• [Brano dell'esercizio]:
┏━━

Di fronte al fallimento delle strategie di tracciamento dei contagi e alla crescita esponenziale dei casi, le Regioni chiedono al Governo di poter ridurre la mole di lavoro delle Asl, rinunciando ad effettuare tamponi agli asintomatici.
Il tracciamento, la strategia che da molti era stata identificata come fondamentale per riuscire a contenere efficacemente il virus, è definitivamente saltato. Sono molte, infatti, le zone d’Italia in cui i dipartimenti di prevenzione delle Asl non sono più in grado di condurre quelle indagini epidemiologiche che potrebbero permettere di individuare i contatti a rischio avuti da chi sia stato trovato positivo ad un tampone.
Le ragioni sono principalmente due: da una parte l’enorme crescita dei contagi, che rende ingestibile la mole di lavoro per strutture che in molti casi non dispongono delle risorse – umane, economiche e tecniche – necessarie; dall’altro la grande difficoltà nel tracciare, attraverso questionario, tutti i contatti avuti nei giorni precedenti e, di conseguenza, avvertire tutte le persone potenzialmente a rischio.

┗━━

• [Dati]:
┏━━

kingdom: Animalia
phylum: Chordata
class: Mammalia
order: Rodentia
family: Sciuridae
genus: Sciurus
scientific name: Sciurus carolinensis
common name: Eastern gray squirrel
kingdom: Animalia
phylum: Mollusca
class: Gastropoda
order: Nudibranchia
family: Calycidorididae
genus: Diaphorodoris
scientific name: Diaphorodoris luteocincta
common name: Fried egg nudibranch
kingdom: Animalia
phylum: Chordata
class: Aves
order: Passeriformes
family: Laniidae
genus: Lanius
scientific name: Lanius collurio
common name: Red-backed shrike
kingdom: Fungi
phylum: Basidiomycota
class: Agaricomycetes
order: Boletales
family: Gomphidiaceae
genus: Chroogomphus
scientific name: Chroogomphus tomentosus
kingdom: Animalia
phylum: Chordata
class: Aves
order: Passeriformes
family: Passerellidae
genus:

┗━━

• [Compiti]:
A) Quali tipi di risorse necessarie, secondo il brano sul tracciamento dei contagi, mancano in molti casi alle strutture? Elencali tutti.
B) Riprendi il brano sul tracciamento dei contagi dopo l'ultima frase riportata, proseguendone il discorso.

• [Risultati dell'esercizio]:
A) Umane, economiche e tecniche.

B)
Di fronte al fallimento del contact-tracing, le Regioni hanno deciso di tentare un netto cambio di strategia, reso evidente dalla richiesta, inoltrata al Ministro della Salute Roberto Speranza, di modificare le regole sui test. L’obiettivo delle amministrazioni regionali è di ottenere il permesso – per chi non è più in grado di gestire i troppi casi di positività – di non effettuare più tamponi, test molecolari o rapidi antigenici su pazienti asintomatici. Una richiesta che difficilmente troverà il consenso del Governo, convinto che non sia necessario ufficializzare attraverso un atto la possibilità di modificare le priorità di tracciamento nei casi di emergenza. La decisione, infatti, già oggi spetta nella pratica quotidiana ai medici dei dipartimenti di prevenzione: sono loro che, in base alle esigenze ed alle capacità delle strutture, adattano le attività da svolgere – e le priorità da seguire – alla situazione che si trovano a fronteggiare.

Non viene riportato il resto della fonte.